(Exercise instructions) Records follow. Print exactly the lines from the one that has "Figure 1: Impact" through the one that has "Fig 7. Ideal", inclusive, and omit the pictures.

(Supplied data)
----

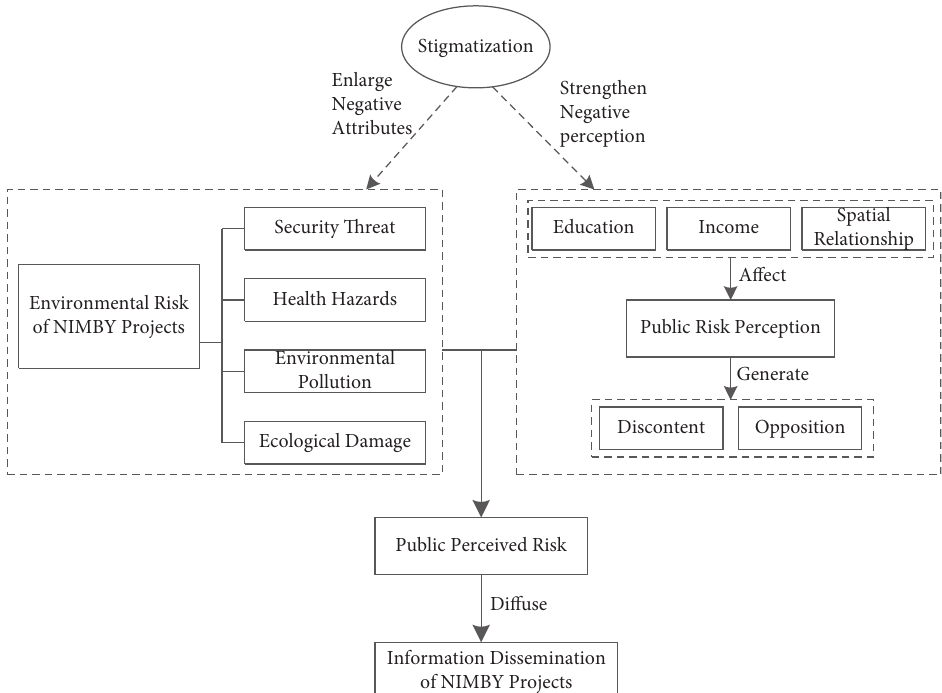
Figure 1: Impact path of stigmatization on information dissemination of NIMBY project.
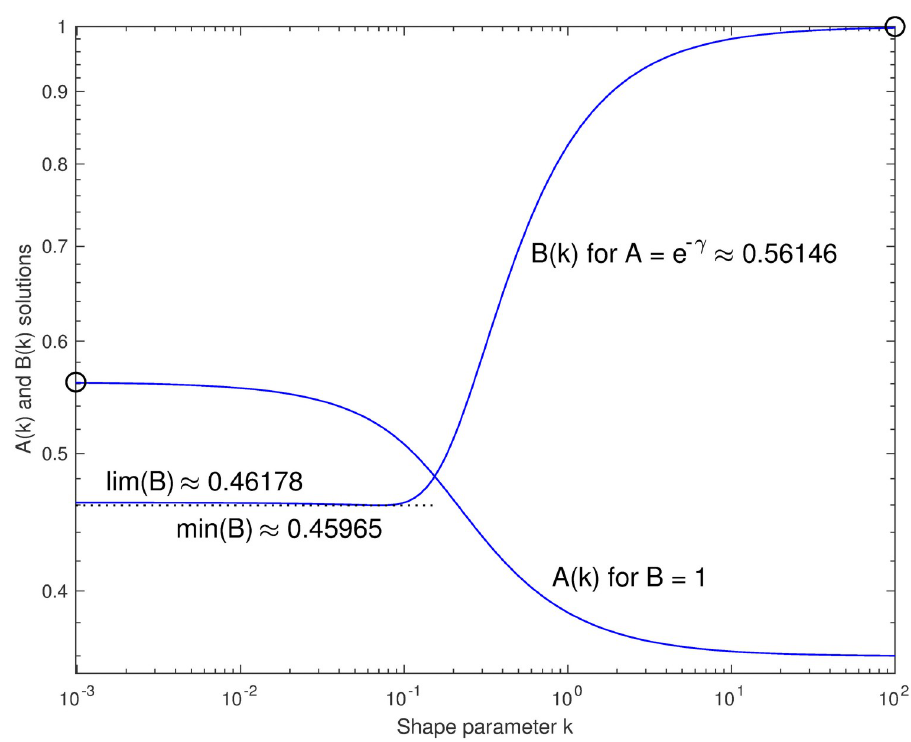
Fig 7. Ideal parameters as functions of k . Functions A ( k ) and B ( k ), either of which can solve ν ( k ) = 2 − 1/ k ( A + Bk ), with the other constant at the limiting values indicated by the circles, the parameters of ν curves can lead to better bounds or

----

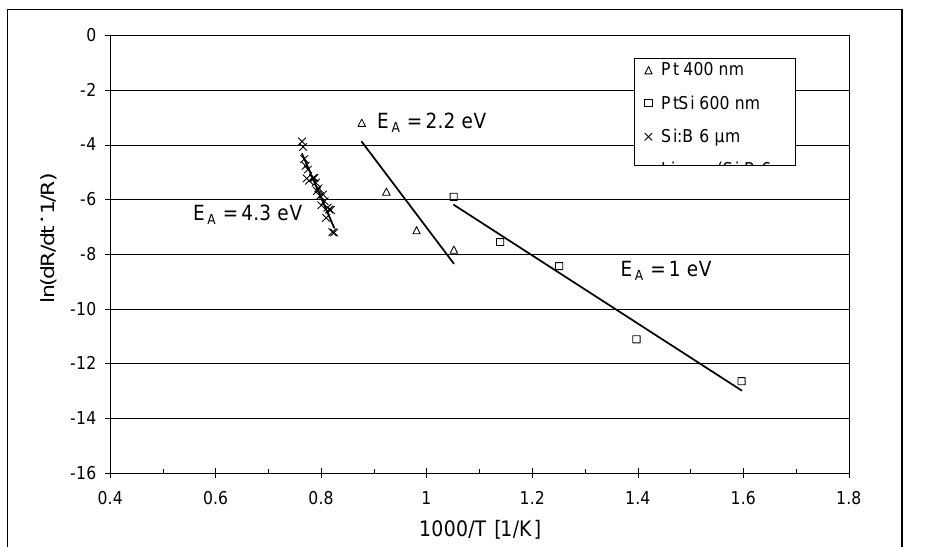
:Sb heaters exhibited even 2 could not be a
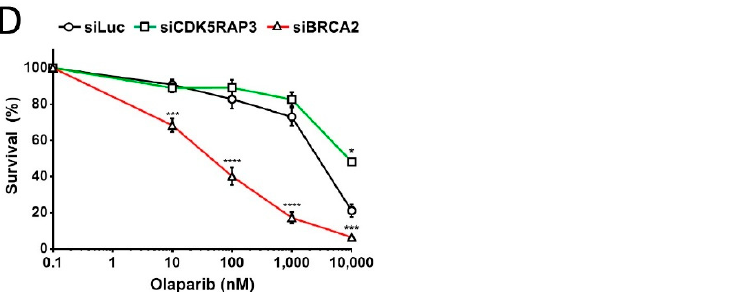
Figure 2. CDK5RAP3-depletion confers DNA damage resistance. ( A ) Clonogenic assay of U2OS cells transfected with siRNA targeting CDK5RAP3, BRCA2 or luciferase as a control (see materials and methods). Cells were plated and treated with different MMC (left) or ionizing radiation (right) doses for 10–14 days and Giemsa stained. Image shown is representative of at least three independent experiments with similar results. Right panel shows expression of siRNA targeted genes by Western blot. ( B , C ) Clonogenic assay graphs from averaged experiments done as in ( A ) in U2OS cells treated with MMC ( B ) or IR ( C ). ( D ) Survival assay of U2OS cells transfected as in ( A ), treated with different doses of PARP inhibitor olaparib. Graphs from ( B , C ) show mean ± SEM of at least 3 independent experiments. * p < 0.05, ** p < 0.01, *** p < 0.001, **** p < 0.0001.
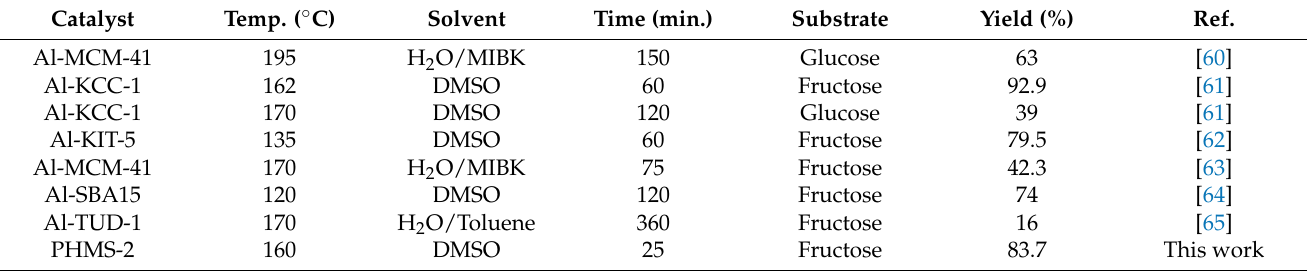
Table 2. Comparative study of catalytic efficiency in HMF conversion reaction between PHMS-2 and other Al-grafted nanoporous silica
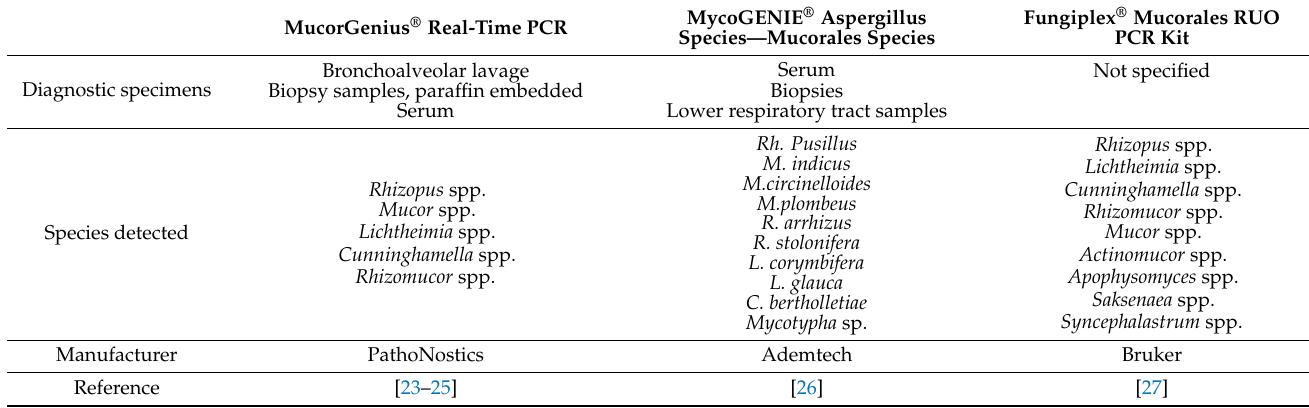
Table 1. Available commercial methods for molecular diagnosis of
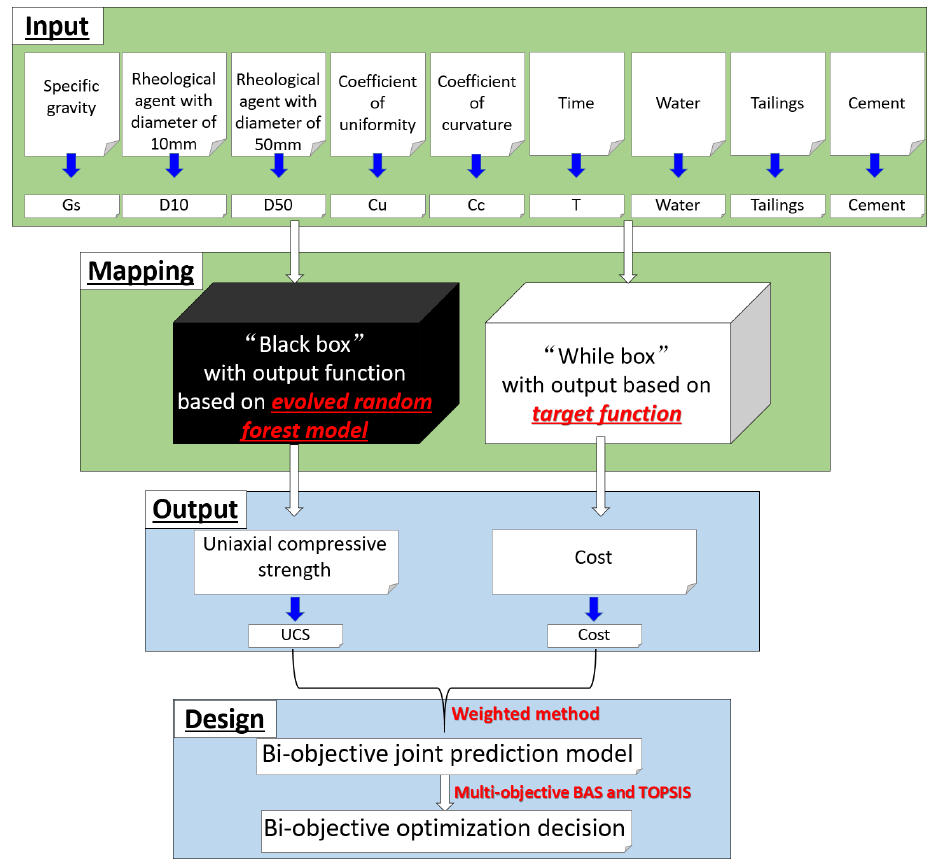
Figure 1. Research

----

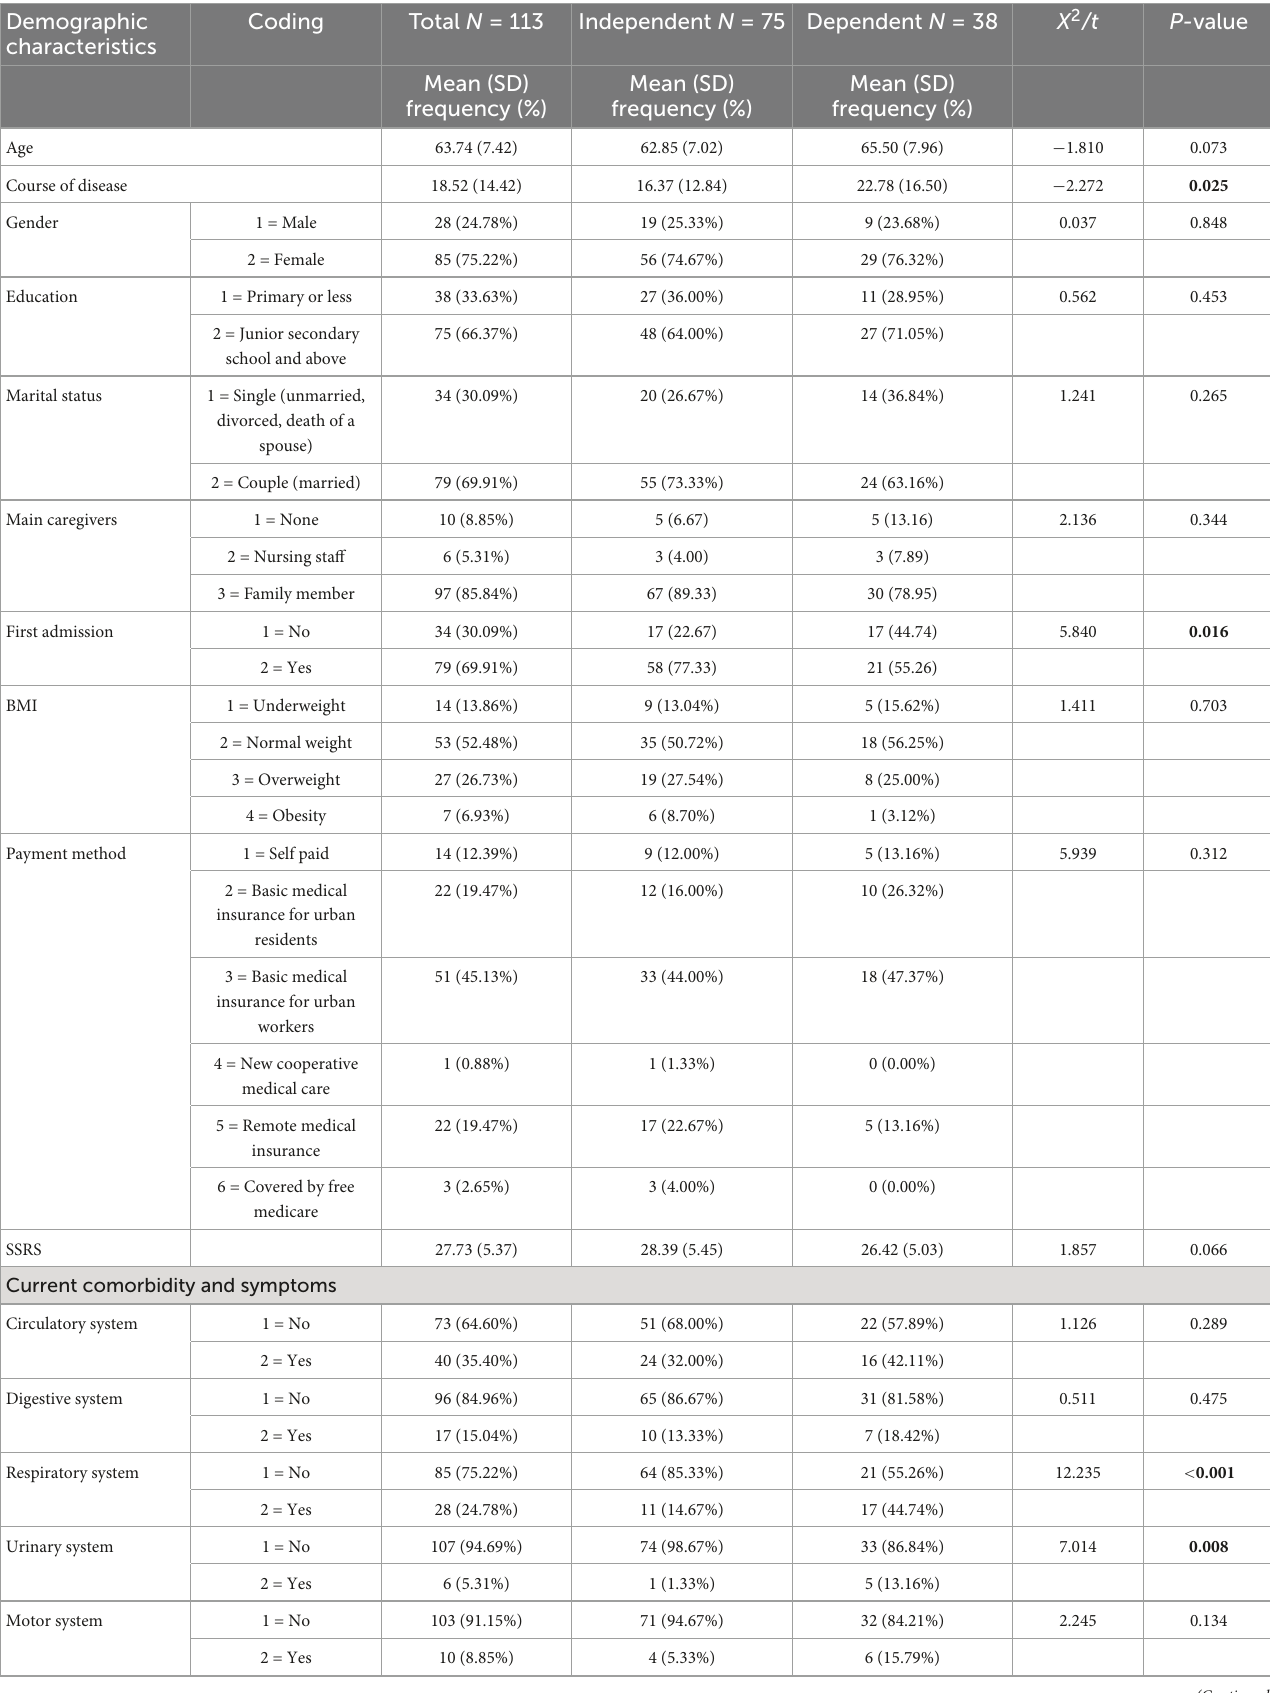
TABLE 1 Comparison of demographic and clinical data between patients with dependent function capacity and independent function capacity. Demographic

----

(Response area)
Figure 1: Impact path of stigmatization on information dissemination of NIMBY project.
Fig 7. Ideal parameters as functions of k . Functions A ( k ) and B ( k ), either of which can solve ν ( k ) = 2 − 1/ k ( A + Bk ), with the other constant at the limiting values indicated by the circles, the parameters of ν curves can lead to better bounds or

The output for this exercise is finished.